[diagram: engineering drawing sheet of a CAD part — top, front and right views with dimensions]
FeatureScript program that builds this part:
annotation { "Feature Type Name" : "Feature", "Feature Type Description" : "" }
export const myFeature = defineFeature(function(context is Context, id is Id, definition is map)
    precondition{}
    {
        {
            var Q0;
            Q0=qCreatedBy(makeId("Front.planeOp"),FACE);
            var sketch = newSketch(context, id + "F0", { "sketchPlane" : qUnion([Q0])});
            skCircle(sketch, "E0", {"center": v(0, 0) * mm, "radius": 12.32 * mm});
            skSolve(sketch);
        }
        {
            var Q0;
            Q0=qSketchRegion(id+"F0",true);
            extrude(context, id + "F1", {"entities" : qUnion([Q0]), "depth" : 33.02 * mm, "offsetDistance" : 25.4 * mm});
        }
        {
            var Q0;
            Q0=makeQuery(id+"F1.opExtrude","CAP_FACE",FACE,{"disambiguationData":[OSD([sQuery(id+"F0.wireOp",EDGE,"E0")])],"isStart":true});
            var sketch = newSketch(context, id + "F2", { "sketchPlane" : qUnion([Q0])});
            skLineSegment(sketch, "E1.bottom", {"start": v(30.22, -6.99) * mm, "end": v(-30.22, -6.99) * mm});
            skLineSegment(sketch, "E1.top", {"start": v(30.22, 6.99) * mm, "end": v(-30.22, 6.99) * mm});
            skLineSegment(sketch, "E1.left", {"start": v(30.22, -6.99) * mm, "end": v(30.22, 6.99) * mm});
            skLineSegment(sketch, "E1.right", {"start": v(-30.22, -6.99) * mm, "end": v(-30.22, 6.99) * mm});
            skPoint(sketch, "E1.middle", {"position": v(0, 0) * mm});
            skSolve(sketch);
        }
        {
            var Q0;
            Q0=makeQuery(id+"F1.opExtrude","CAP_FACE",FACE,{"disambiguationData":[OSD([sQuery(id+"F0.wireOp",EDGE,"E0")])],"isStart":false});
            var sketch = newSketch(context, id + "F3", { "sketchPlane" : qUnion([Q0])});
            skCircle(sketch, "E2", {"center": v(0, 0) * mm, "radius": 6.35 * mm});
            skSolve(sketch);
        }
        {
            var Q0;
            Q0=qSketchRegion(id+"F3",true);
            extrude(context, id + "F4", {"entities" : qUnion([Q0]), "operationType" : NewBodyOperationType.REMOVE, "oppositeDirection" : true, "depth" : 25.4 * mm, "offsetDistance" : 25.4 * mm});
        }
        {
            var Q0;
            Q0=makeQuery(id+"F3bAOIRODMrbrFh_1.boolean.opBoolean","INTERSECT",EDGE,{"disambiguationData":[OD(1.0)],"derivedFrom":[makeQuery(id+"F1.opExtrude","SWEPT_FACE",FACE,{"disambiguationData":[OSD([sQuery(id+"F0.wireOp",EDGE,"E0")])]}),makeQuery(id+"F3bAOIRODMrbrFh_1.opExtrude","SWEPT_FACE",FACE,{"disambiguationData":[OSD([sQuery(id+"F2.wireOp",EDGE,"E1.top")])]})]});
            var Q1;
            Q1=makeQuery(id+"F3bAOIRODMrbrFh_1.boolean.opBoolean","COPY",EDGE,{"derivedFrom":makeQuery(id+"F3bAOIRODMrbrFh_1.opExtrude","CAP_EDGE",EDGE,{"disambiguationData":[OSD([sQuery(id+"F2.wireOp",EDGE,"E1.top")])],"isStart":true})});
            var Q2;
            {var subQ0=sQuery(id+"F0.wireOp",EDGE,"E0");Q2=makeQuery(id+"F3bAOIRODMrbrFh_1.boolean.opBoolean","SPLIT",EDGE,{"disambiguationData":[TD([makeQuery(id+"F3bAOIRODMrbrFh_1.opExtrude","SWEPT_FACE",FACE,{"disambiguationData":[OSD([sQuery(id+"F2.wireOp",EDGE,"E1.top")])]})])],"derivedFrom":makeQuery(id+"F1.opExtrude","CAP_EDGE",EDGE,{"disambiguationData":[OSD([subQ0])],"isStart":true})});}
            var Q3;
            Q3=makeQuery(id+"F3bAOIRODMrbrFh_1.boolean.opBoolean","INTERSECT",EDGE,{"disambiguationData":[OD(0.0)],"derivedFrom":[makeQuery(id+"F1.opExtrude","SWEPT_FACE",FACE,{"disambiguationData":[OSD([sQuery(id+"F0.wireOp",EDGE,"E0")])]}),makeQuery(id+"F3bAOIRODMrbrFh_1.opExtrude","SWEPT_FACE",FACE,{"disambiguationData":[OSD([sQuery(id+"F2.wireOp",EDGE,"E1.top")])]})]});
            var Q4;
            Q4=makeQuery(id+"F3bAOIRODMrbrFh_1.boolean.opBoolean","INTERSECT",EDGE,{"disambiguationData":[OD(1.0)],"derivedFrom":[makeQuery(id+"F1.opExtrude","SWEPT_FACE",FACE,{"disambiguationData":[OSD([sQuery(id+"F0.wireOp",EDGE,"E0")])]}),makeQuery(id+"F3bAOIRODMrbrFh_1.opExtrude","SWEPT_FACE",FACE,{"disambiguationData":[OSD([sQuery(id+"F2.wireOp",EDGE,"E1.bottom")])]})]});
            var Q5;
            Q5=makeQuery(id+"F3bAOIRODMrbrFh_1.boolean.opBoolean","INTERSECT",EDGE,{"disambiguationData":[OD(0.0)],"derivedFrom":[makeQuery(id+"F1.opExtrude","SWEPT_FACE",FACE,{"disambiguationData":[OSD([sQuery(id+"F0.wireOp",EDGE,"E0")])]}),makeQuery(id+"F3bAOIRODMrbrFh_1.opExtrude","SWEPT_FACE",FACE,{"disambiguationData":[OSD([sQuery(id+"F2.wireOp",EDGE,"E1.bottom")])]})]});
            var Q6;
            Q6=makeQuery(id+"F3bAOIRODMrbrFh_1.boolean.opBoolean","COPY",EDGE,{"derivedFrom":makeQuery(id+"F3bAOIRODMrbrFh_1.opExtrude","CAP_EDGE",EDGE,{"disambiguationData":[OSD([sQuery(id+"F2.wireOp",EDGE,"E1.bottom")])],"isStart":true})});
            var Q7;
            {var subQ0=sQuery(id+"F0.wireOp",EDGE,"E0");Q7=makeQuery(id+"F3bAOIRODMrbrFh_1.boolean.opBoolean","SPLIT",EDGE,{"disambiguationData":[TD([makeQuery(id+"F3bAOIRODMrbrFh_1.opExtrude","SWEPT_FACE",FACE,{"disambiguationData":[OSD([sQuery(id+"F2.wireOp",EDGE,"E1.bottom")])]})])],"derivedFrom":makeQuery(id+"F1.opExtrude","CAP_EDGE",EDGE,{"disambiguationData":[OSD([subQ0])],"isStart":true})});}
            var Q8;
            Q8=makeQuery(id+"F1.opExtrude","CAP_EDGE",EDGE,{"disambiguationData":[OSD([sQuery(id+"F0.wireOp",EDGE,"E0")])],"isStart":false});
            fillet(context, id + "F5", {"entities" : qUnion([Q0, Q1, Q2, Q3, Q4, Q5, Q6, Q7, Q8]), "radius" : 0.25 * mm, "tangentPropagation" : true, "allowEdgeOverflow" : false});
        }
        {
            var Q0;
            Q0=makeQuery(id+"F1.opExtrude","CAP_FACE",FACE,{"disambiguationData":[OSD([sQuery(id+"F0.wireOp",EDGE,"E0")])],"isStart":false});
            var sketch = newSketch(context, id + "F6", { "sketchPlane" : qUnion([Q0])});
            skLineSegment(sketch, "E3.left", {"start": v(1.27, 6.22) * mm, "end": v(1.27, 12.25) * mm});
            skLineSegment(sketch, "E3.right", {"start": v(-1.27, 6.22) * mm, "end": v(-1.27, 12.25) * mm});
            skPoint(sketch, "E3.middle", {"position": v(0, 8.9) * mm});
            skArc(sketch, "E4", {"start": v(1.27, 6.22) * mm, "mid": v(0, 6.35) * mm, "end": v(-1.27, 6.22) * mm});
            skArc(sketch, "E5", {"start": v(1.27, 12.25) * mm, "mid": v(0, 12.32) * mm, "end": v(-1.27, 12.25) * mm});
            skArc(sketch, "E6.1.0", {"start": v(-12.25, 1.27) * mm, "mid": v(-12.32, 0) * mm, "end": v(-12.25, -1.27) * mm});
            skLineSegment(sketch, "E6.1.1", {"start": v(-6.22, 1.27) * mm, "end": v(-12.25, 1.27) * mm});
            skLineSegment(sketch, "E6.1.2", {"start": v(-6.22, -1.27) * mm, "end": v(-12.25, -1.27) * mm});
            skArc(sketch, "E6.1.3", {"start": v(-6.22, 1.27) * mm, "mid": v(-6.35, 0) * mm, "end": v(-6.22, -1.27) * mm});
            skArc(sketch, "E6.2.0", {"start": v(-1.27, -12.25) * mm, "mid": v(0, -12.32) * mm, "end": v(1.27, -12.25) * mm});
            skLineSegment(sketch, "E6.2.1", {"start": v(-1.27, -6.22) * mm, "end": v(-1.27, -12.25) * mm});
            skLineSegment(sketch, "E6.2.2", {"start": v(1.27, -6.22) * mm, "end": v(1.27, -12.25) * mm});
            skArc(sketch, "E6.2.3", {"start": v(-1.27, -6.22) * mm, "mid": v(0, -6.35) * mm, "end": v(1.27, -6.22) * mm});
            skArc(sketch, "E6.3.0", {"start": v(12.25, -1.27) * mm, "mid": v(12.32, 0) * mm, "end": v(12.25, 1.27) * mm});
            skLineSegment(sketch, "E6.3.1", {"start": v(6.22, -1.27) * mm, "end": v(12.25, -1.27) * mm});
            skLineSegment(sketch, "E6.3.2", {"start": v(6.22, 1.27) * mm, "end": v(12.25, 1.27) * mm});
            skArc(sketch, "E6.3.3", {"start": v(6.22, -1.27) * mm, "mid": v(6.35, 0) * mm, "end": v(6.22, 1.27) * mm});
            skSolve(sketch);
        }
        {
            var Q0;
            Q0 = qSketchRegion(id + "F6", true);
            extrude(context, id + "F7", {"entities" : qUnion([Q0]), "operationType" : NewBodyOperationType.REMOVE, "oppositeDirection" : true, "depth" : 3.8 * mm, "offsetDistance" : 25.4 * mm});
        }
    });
══════════════════════════════
• _Aufgabe_
Wie viele Zeilen oben enthalten die Zeichenfolge "false"? Groß- und Kleinschreibung zählt, und nur die Zahl ist anzugeben.

• _Ausgabe_
4